▶ **Text provided**
The other two quilts are typical of the ones that impressed me with a sense of "I could do something like that too. The long thin one (like many, especially among the quilts from Israel) uses colors with certainty and a delightful balance. The circles add an important dimension especially at they are different colors and sizes and the quilter knew just when she had added enough.
The other quilt is a little bit of a fascinating enigma. Is it a village, or is it one house (as the lines that look like roof likes at the top suggest. I love the seeming spontaneous colors in the pieced squares. And I love the uneven hem which adds a depth and interest a straight across hem would not give. All that sandy looking fabric in the bottom section calls to me for me a village in the Atlas Mountains, where there were no such wonderful colors.
I am truly sorry I cannot give name of maker and of quilt. I meant to, really, I did.
This weekend was the annual BAyberry Quilt show, as usual there were nearly 300 quilts, of various sizes. I showed teh selvage quilt, Spiderwebs and Stars which I wrote about a few months ago. I like it but it wasn't spectacular. And I did a challenge quilt that is too awful to write about that will go into a seldom opened bag of small quilts.
Opposite is the group exhibit -- our first group effort to make our own versions of the theme "chair". I wrote about my electric chair a few months ago. Next to it is Meredith's very modern chair quilt that I like a great deal, Elaine's Papa-san Japanese style chair, then Robin's chair seen from a kitten's eye view -- a concept that seems to me to say she is the one with the "real" artist's eye, then Betty's traditional chair of which only the flower painted back and side is visible in a sea of floral wall paper and then Ro's big easy traditional overstuffed chair.
The sign at the bottom says who we are. I think this is a nice start for a very informal group that does not meet often. Others may join the group over the coming months. Betty is planning to move away to Arizona. It's a start at the kind of group that can inspire one another to reach for designs that stretch our abilities and imaginations.
Obviously a work in progress, just the top. What could be simpler than a cherkerboard? Oh, but sewing all those little two inch squares together? Well, yes and no. I did sew them all together but not one by one. There's a quicker and easier method. I won't try to explain but lots of how-to books show you.
Early this month I went to a garage sale of fabric (calling it a "yard" sale is a pun, really, there were many yards of fabric and many quarter yards and many pieces of various sizes). Lots of pieces had been crammed into gallon baggies. One of those contained many strips cut 2-1/2 inches wide and many. many of them were navy with small white print, some were white with navy prints. Maybe Betty, whose sale it was, (she's moving and destashing) was going to make a quilt something like this. I don't know. I had to add some whites of my own and of course the red border.

▶ **Given material**
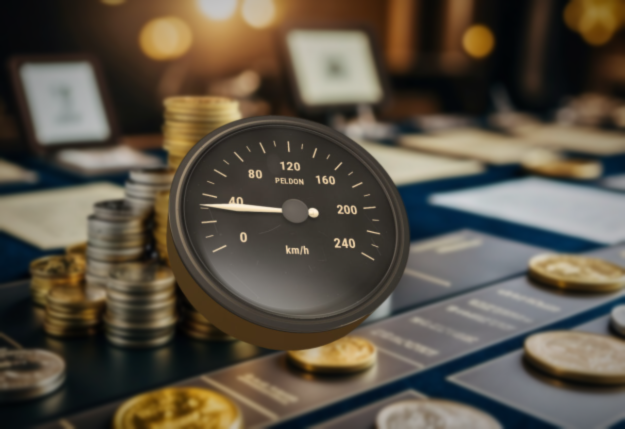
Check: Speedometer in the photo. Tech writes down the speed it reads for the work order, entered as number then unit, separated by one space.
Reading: 30 km/h
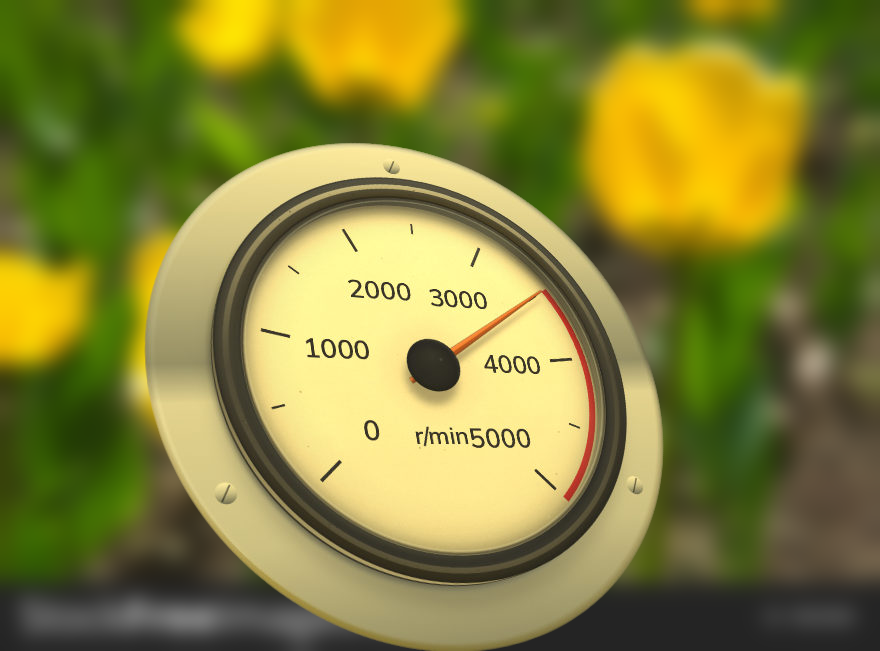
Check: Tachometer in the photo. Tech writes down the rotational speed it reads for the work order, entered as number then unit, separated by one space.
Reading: 3500 rpm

▶ **Task 1**
Decide whether each statement below agrees with the quilt blog post. Answer yes or no for each and quote the deciding words of the post.
(a) The quilt show had nearly 300 quilts.
(b) Betty is planning to move to California.
(c) The writer sewed the checkerboard squares together one by one.
▶ **Task 2**
Answer these questions from the quilt blog post.
(a) What theme did the group use for its first group exhibit?
(b) How wide were the strips in the baggie from the fabric sale?
(c) What color border did the writer add to the checkerboard quilt?
▶ **Task 3**
Carry on the quilt blog post from its last sentence.

▶ **Final answer 1**
(a) Yes: "as usual there were nearly 300 quilts, of various sizes"
(b) No: "Betty is planning to move away to Arizona."
(c) No: "I did sew them all together but not one by one."

▶ **Final answer 2**
(a) "Chair"
(b) 2-1/2 inches
(c) Red

▶ **Final answer 3**
This has a backing (red, white and blue, of course) but it won't be finished until the weather turns cooler. Summer is a time, for me, for making tops not for dealing with three-layer quilts on my lap as I sew. Given all the very fancy designs I see in the magazines, something about the simplicity of this checkerboard is very soothing to me. Should I call it a "modern" quilt? It seems about as far from modern as possible but maybe it's simplicity would put it in that category.
I think the hanging plants on either side of my mini patio (mother's day gifts) are called dendronia. This photo was taken this morning after a very refreshing shower. Our weather has been so variable one doesn't know what to expect from day to day. Today is very lovely now.
I keep forgetting to take my camera. With a small group, I had tour through an historic house -- really three that have been amalgamated as one for a long time. One was started in 1690 and added to not long after. Another was brought over from Nantucket "on the ice" the owner said. That is mind boggling. Nantucket is a good 15 or 20 miles across open water. A third house was build in 1750 and when it was moved from somewhere to become the back part of the extant house, I don't remember. The outsides were original, the insides kept the fireplaces (in every room) and floors but much else was different, which is not to say it's all new. The house was surrounded by an informal and somewhat densely planted lawn -- so much so (and it was such a warm day) that the mosquitoes came out and attacked.
The wonderful thing is that Rte. 6A on the northside of the Cape is lined with houses or every vintage, all different from one another, some very grand (and they are mostly B&Bs or institutional, with art galleries. But many modest houses, probably others this old too, most not so old, few are very new and new ones have been designed to fit in. Strict zoning rules keeps commerical signage away and means that some commercial buildings are actually hidden behind others -- which was true of "Jack's Outback" which is a breakfast and lunch place behind other commercial buildings that I didn't know existed until I was led there yesterday. It's a very curvey two-lane road where floral plantings are always a delight and where all Christmas lights must be white. I love it and drive it often. There are still many, many surprises, I'm sure.
I've been working on this spiderweb selvage quilt about three months. I've quilted it heavily as well as having used up a good percentage of my selvages making it. The colors aren't quite true, they are more vivid. I was inspired by a quilt I saw on Karen Griska's website, The Sevage Blog (it's in the sidebar here)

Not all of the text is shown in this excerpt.